River Tiber: If You’re Reading This the Time Is Right
Aaron Gonsher spends some time with the hugely talented 2016 Red Bull Music Academy Montreal participant
Before making sumptuous vocal R&B as River Tiber, Tommy Paxton-Beesley had never aspired to be a singer. The 25-year-old Canadian mastered guitar, cello and trombone prior to leaving high school, and had always been drawn to the lyrical abstractions of singers like Thom Yorke and Marvin Gaye, but it wasn’t until he heard Jeff Buckley’s Grace that Beesley’s vocal talents began to blossom in parallel with his instrumental capabilities. “It was by trying to sing along to that record that I really started singing,” says Beesley. “Playing instruments is deeply satisfying, but when you find your own voice, the instrument you’ve been carrying around your whole life, it’s the deepest thing.”
After earning a Bachelor of Music degree from Boston’s esteemed Berklee College of Music, Beesley returned to his native Toronto and started to release a steady stream of melancholy productions, quickly becoming an in-demand guest vocalist despite his relative lack of experience. “I think of vocals in the sense that I think of arranging a chordal instrument,” relates Beesley, sounding sleepy but focused in a Skype call from his basement studio. “I listen to my favorite vocalists and am striving for that sound, but maybe the fact that I end up in a completely different place is what’s appealing.”
Since the 2013 release of The Star Falls, his debut EP as River Tiber, Beesley’s revelatory experience of his own voice has been co-signed by a growing list of high-profile collaborators and an increasingly large fanbase. Toronto is an emerging mecca of hip hop and R&B – due in no small part to October’s Very Own (OVO), the label co-owned by Drake and Noah “40” Shebib – and Beesley is becoming a rising star of this scene via his half-lidded, blissful productions, which fall somewhere between The Weeknd’s turbulent slow jams (minus the self-destructive tendencies) and How To Dress Well’s earliest confessionals. On The Star Falls and his latest EP When the Time Is Right, deconstructed electronic elements and ghostly layered vocals make for a welcoming maelstrom, anchored by Beesley’s falsetto and a lovesickness that shades every lyric.

## Written instruction A
According to the River Tiber profile, singing along to which album first developed Beesley's voice?
## Written instruction B
Extend the River Tiber profile with new prose that picks up after its final sentence.
The data that follows originates from a separate source unrelated to the River Tiber profile.

## Data

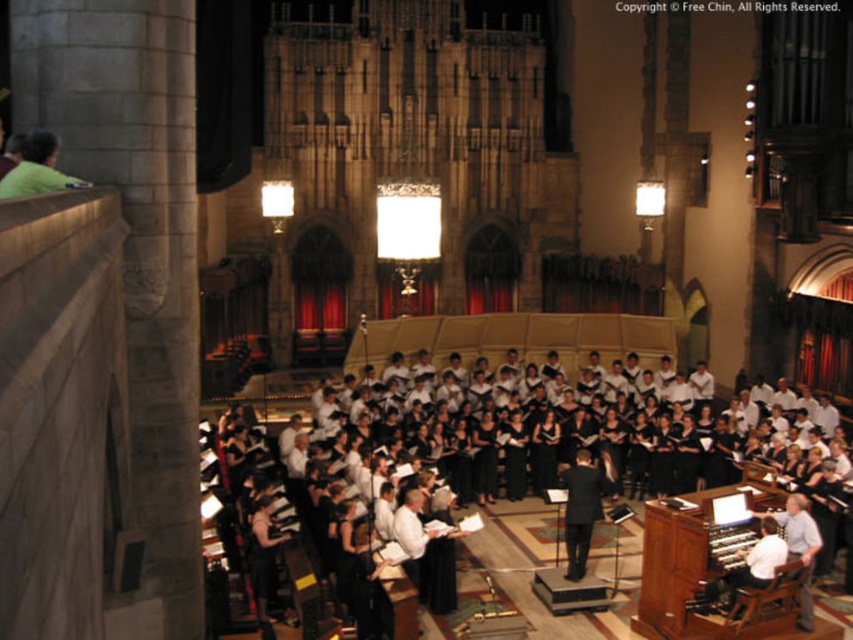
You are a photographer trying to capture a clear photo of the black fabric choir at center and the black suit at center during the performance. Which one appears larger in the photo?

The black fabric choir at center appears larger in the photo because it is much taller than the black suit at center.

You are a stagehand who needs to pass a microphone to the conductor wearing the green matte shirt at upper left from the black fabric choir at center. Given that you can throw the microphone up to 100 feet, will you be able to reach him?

## Answer A
Jeff Buckley's Grace.

## Answer B
Though he’s worked with rising Toronto talent Sean Leon, sung on Travi$ Scott’s Rodeo and made extensive contributions to Ghostface Killah and BADBADNOTGOOD’s 2015 LP Sour Soul (he is credited on cello, violin, trombone, guitar and organ), the best evidence of Beesley’s vocal power can be heard on “No Talk,” a single sampled by Drake for “No Tellin’.” Drake encountered River Tiber through Beesley’s friend and occasional collaborator Frank Dukes, who he met while working on Sour Soul.
A shimmering, paranoid original, “No Talk” became the perfect backdrop for Drake’s contemplative boasts, and the sample flip brought River Tiber to a much wider audience when If You’re Reading This You’re Too Late, the mixtape on which it appears, debuted at #1 in the U.S.
“I hadn’t heard the record, so I didn’t know if it made the cut. I didn’t even know what it sounded like, but when I listened to it, it was mind-blowing,” says Beesley excitedly. “I don’t know if he is aware of my music or whatever, but his whole camp is unbelievable to me. Especially being from Toronto, they command a lot of respect.”
Though River Tiber’s music would be just as interesting without the vocals, Beesley’s knack for transportive yet opaque lyrics separates him from many other singers, who are so literal as to remove listeners from the fantasy. “I’m not the type of writer to talk about Courtney from Hooters on Peachtree. I still like to have a certain malleability of meaning. I wouldn’t say that it’s a complete alternate persona, but when I write lyrics I’m writing in a stream of consciousness style,” he explains. “When I first started writing lyrics I really focused on the aesthetic of the lyrics, but now I focus equally on evoking imagery.”
The resulting songs don’t seem to have a typical beginning, middle, or end, their narratives unfolding in abstract chunks of emotion. And while some corners of contemporary R&B prefer a thermostat set to frostier temperatures, Beesley eschews the cool detachment of The Weeknd or FKA twigs. His music drips with angst and frustration, but he’s not an emotionally omniscient narrator – both his voice and instrumentation convey a rare intimacy and ineffable relatability.
I guess I’m just trying to make my own favorite music.
When the Time Is Right also represents a technical breakthrough for Beesley. He’s graduated from using just live guitars and live drums, and the EP is done entirely on hardware with no soft synths, making it another outlier in contemporary R&B. Apparently, there’s more to come in that vein, especially as he prepares to release a full-length debut in early 2016. “I’m sitting on a lot of music, and a lot of really lush instrumentation,” says Beesley, who admits that he’s still trying to come to terms with the project while juggling increased demand for vocal collaborations.
“Being a part of orchestras or ensembles, you are one voice in a choir,” he explains. “Once I discovered my own voice, it was so satisfying to be able to be upfront and craft melodies and just be a little bit more prominent in the music I was making. You can’t place River Tiber into one genre,” he continues. “I guess I’m just trying to make my own favorite music.”